Task description - Repeat every entry exactly. Pictures stay out.

Listed records START

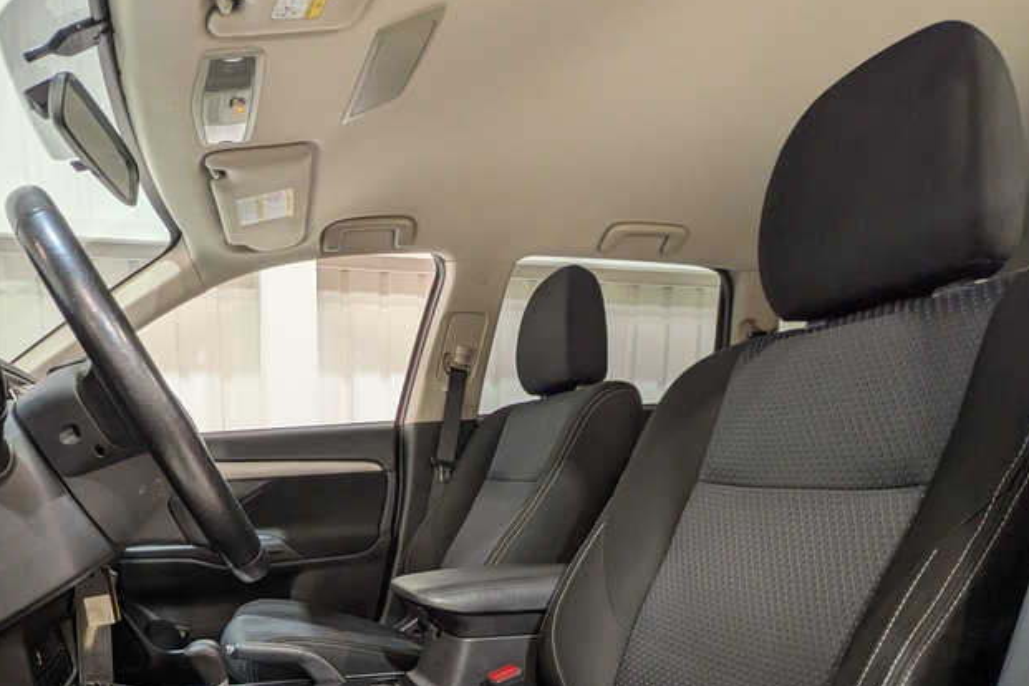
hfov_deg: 71.4
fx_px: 686
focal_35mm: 24
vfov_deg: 48.2
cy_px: 603
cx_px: 338
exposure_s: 1/33.3
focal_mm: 1.83
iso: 89
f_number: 2.2
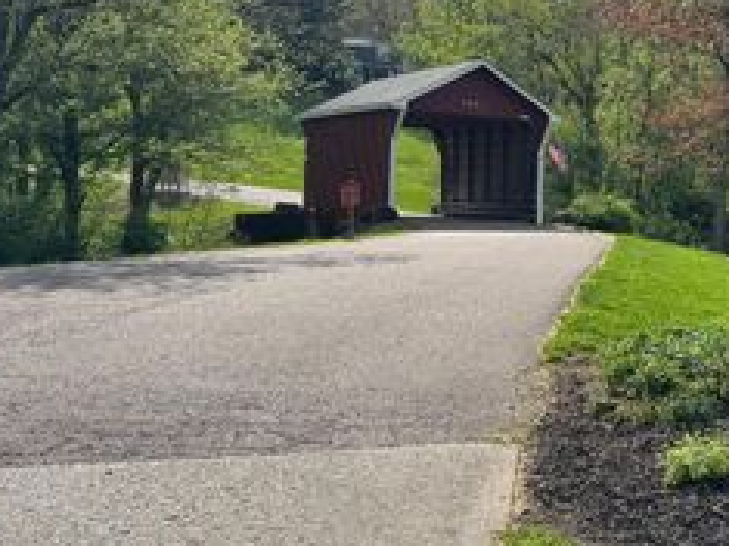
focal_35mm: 51
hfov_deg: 34.9
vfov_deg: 28.4
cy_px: 200
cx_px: 682
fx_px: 1073
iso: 80
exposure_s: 1/3597
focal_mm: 6.76
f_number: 1.78
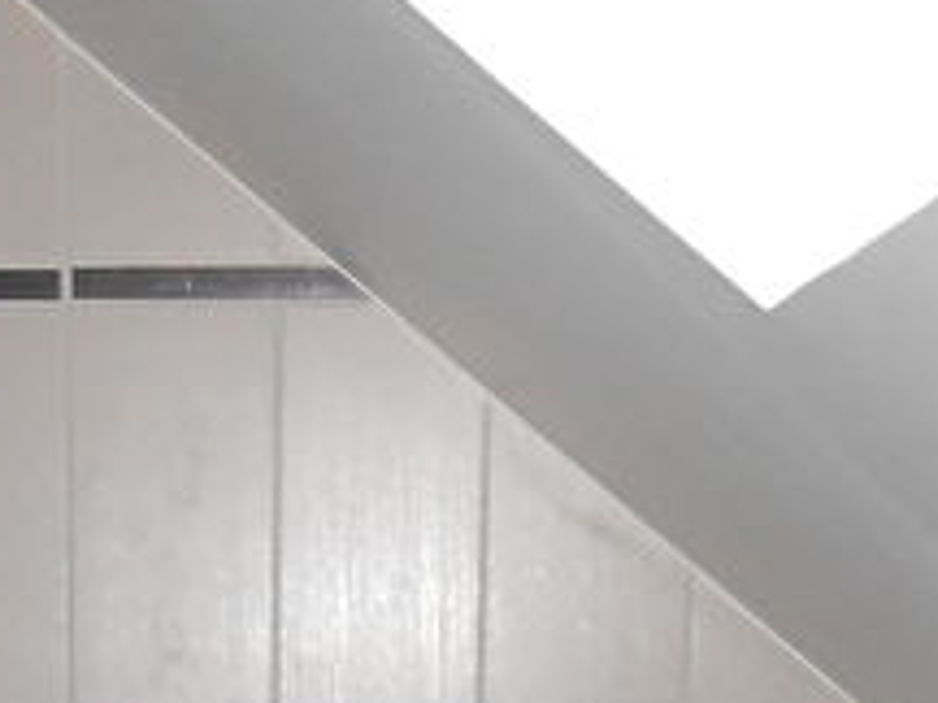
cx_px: 217
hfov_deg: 15.9
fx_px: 3333
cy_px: 1601
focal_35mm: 123
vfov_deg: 10.6
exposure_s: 1/25
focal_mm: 4.6
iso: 250
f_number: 3.5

Listed records END

Result -
hfov_deg: 71.4
fx_px: 686
focal_35mm: 24
vfov_deg: 48.2
cy_px: 603
cx_px: 338
exposure_s: 1/33.3
focal_mm: 1.83
iso: 89
f_number: 2.2
focal_35mm: 51
hfov_deg: 34.9
vfov_deg: 28.4
cy_px: 200
cx_px: 682
fx_px: 1073
iso: 80
exposure_s: 1/3597
focal_mm: 6.76
f_number: 1.78
cx_px: 217
hfov_deg: 15.9
fx_px: 3333
cy_px: 1601
focal_35mm: 123
vfov_deg: 10.6
exposure_s: 1/25
focal_mm: 4.6
iso: 250
f_number: 3.5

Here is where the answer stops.